_Required action_:
Return each line of the data below verbatim; pictures are to be left out.

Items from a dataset
════════════════
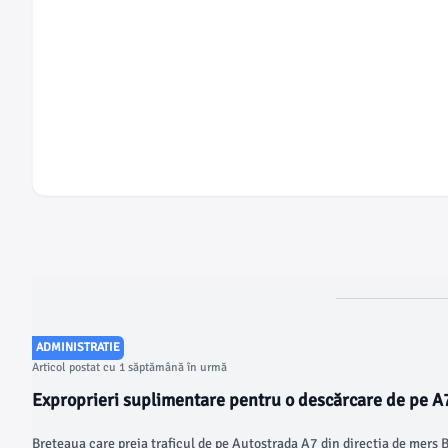
ADMINISTRATIE
Articol postat cu 1 săptămână în urmă
Exproprieri suplimentare pentru o descărcare de pe A7
Vest
Breteaua care preia traficul de pe Autostrada A7 din direcția de mers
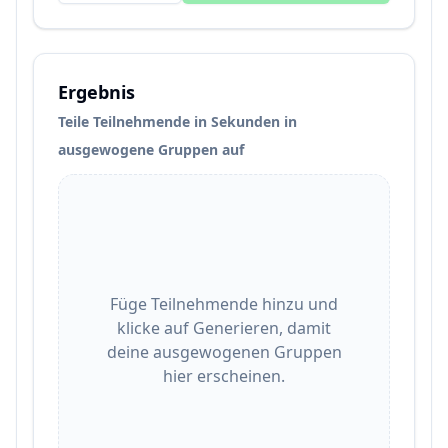
Ergebnis
Teile Teilnehmende in Sekunden in
ausgewogene Gruppen auf
Füge Teilnehmende hinzu und
klicke auf Generieren, damit
deine ausgewogenen Gruppen
hier erscheinen.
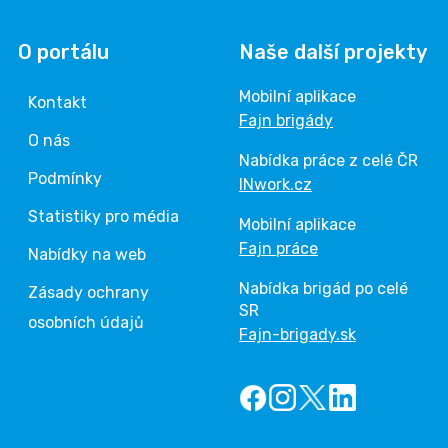
O portálu
Naše další projekty
Mobilní aplikace
Kontakt
Fajn brigády
O nás
Nabídka práce z celé ČR
Podmínky
INwork.cz
Statistiky pro média
Mobilní aplikace
Fajn práce
Nabídky na web
Nabídka brigád po celé
Zásady ochrany
SR
osobních údajů
Fajn-brigady.sk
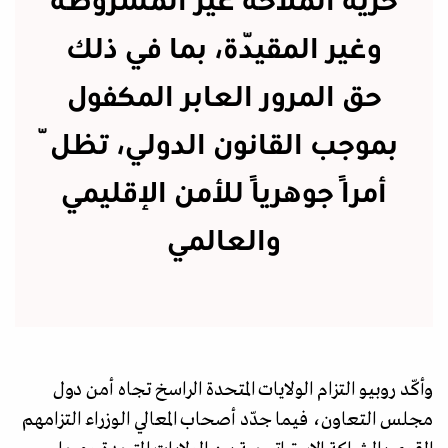
حرية الملاحة غير المشروطة
وغير المقيّدة، بما في ذلك
حق المرور العابر المكفول
بموجب القانون الدولي، تظلّ
أمرًا جوهريًا للأمن الإقليمي
والعالمي
وأكّد روبيو التزام الولايات المتحدة الراسخ تجاه أمن دول
مجلس التعاون، فيما جدّد أصحاب المعالي الوزراء التزامهم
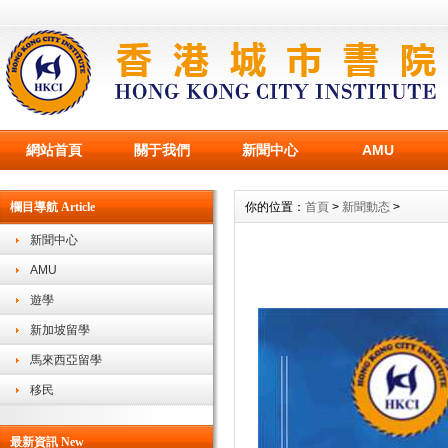
網站首頁
關于我們
新聞中心
AMU
欄目導航 Article
你的位置：
首頁
>
新聞動态
>
新聞中心
AMU
遊學
新加坡留學
馬來西亞留學
移民
最新資訊 New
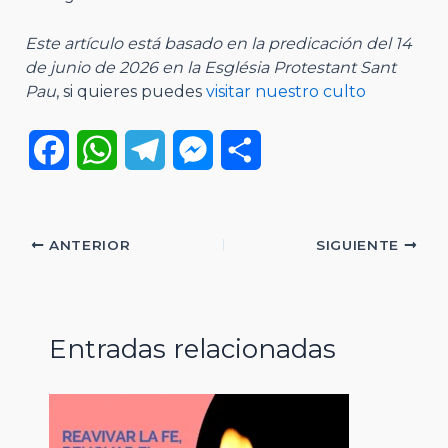
Este artículo está basado en la predicación del 14
de junio de 2026 en la Església Protestant Sant
Pau
, si quieres puedes
visitar nuestro culto
F
W
T
M
C
a
h
e
e
o
c
a
l
s
m
ANTERIOR
SIGUIENTE
e
t
e
s
p
b
s
g
e
a
Entradas relacionadas
o
A
r
n
r
o
p
a
g
t
k
p
m
e
i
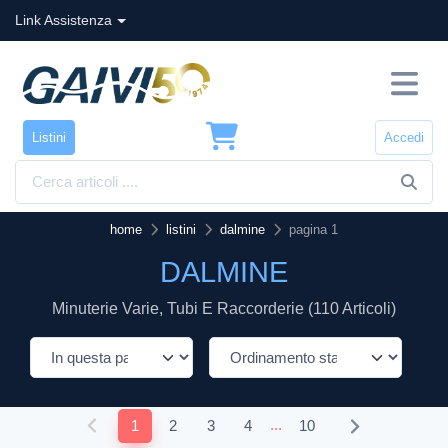
Link Assistenza
Listini
Accedi
home
listini
dalmine
pagina 1
DALMINE
Minuterie Varie, Tubi E Raccorderie (110 Articoli)
...
1
2
3
4
10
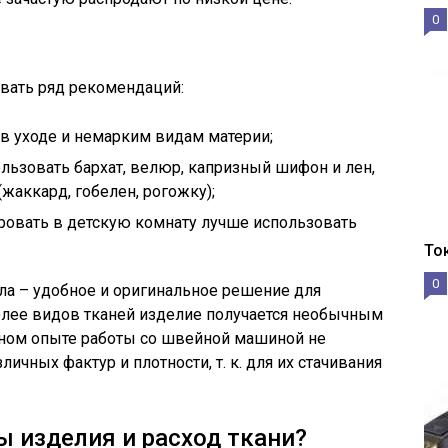
0
вать ряд рекомендаций:
в уходе и немарким видам материи;
ьзовать бархат, велюр, капризный шифон и лен,
аккард, гобелен, рогожку);
ровать в детскую комнату лучше использовать
То
0
а – удобное и оригинальное решение для
олее видов тканей изделие получается необычным
чном опыте работы со швейной машиной не
ичных фактур и плотности, т. к. для их стачивания
ы изделия и расход ткани?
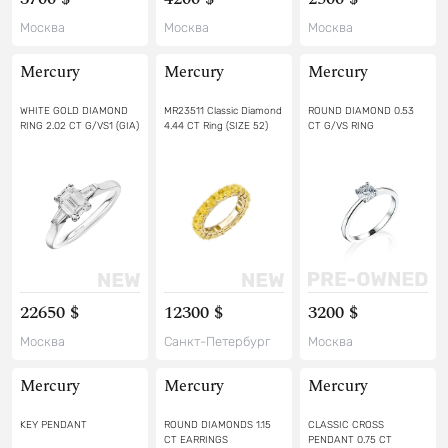
Москва
Москва
Москва
Mercury
Mercury
Mercury
WHITE GOLD DIAMOND
MR23511 Classic Diamond
ROUND DIAMOND 0.53
RING 2.02 CT G/VS1 (GIA)
4.44 CT Ring (SIZE 52)
CT G/VS RING
22650 $
12300 $
3200 $
Москва
Санкт-Петербург
Москва
Mercury
Mercury
Mercury
KEY PENDANT
ROUND DIAMONDS 1.15
CLASSIC CROSS
CT EARRINGS
PENDANT 0.75 CT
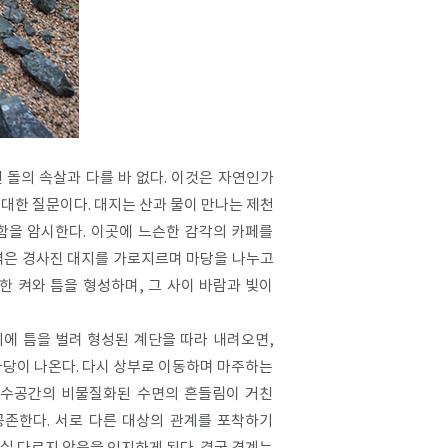
 돌의 속살과 다를 바 없다. 이것은 자연인가
 대한 질문이다. 대지는 산과 물이 만나는 제천
함을 암시한다. 이곳에 느슨한 감각의 카페를
벽은 경사진 대지를 가로지르며 마당을 나누고
한 켜와 틈을 형성하며, 그 사이 바람과 빛이
에 틈을 벌려 형성된 계단을 따라 내려오면,
마당이 나온다. 다시 상부로 이동하며 마주하는
 수공간의 비물질화된 수면의 흔들림이 거친
공존한다. 서로 다른 대상의 관계를 포착하기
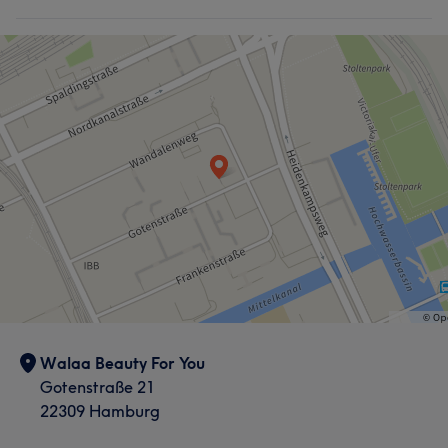
Walaa Beauty For You
Gotenstraße 21
22309 Hamburg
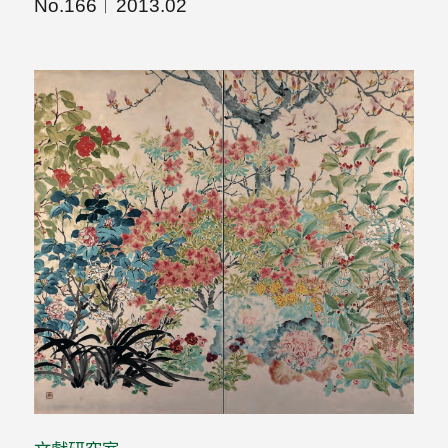
No.166
2013.02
════════════════
_Written response_:
ADMINISTRATIE
Articol postat cu 1 săptămână în urmă
Exproprieri suplimentare pentru o descărcare de pe A7
Vest
Breteaua care preia traficul de pe Autostrada A7 din direcția de mers
Ergebnis
Teile Teilnehmende in Sekunden in
ausgewogene Gruppen auf
Füge Teilnehmende hinzu und
klicke auf Generieren, damit
deine ausgewogenen Gruppen
hier erscheinen.
O portálu
Naše další projekty
Mobilní aplikace
Kontakt
Fajn brigády
O nás
Nabídka práce z celé ČR
Podmínky
INwork.cz
Statistiky pro média
Mobilní aplikace
Fajn práce
Nabídky na web
Nabídka brigád po celé
Zásady ochrany
SR
osobních údajů
Fajn-brigady.sk
حرية الملاحة غير المشروطة
وغير المقيّدة، بما في ذلك
حق المرور العابر المكفول
بموجب القانون الدولي، تظلّ
أمرًا جوهريًا للأمن الإقليمي
والعالمي
وأكّد روبيو التزام الولايات المتحدة الراسخ تجاه أمن دول
مجلس التعاون، فيما جدّد أصحاب المعالي الوزراء التزامهم
網站首頁
關于我們
新聞中心
AMU
欄目導航 Article
你的位置：
首頁
>
新聞動态
>
新聞中心
AMU
遊學
新加坡留學
馬來西亞留學
移民
最新資訊 New
Este artículo está basado en la predicación del 14
de junio de 2026 en la Església Protestant Sant
Pau
, si quieres puedes
visitar nuestro culto
F
W
T
M
C
a
h
e
e
o
c
a
l
s
m
ANTERIOR
SIGUIENTE
e
t
e
s
p
b
s
g
e
a
Entradas relacionadas
o
A
r
n
r
o
p
a
g
t
k
p
m
e
i
Link Assistenza
Listini
Accedi
home
listini
dalmine
pagina 1
DALMINE
Minuterie Varie, Tubi E Raccorderie (110 Articoli)
...
1
2
3
4
10
0
вать ряд рекомендаций:
в уходе и немарким видам материи;
ьзовать бархат, велюр, капризный шифон и лен,
аккард, гобелен, рогожку);
ровать в детскую комнату лучше использовать
То
0
а – удобное и оригинальное решение для
олее видов тканей изделие получается необычным
чном опыте работы со швейной машиной не
ичных фактур и плотности, т. к. для их стачивания
ы изделия и расход ткани?
Москва
Москва
Москва
Mercury
Mercury
Mercury
WHITE GOLD DIAMOND
MR23511 Classic Diamond
ROUND DIAMOND 0.53
RING 2.02 CT G/VS1 (GIA)
4.44 CT Ring (SIZE 52)
CT G/VS RING
22650 $
12300 $
3200 $
Москва
Санкт-Петербург
Москва
Mercury
Mercury
Mercury
KEY PENDANT
ROUND DIAMONDS 1.15
CLASSIC CROSS
CT EARRINGS
PENDANT 0.75 CT
 돌의 속살과 다를 바 없다. 이것은 자연인가
 대한 질문이다. 대지는 산과 물이 만나는 제천
함을 암시한다. 이곳에 느슨한 감각의 카페를
벽은 경사진 대지를 가로지르며 마당을 나누고
한 켜와 틈을 형성하며, 그 사이 바람과 빛이
에 틈을 벌려 형성된 계단을 따라 내려오면,
마당이 나온다. 다시 상부로 이동하며 마주하는
 수공간의 비물질화된 수면의 흔들림이 거친
공존한다. 서로 다른 대상의 관계를 포착하기
Walaa Beauty For You
Gotenstraße 21
22309 Hamburg
No.166
2013.02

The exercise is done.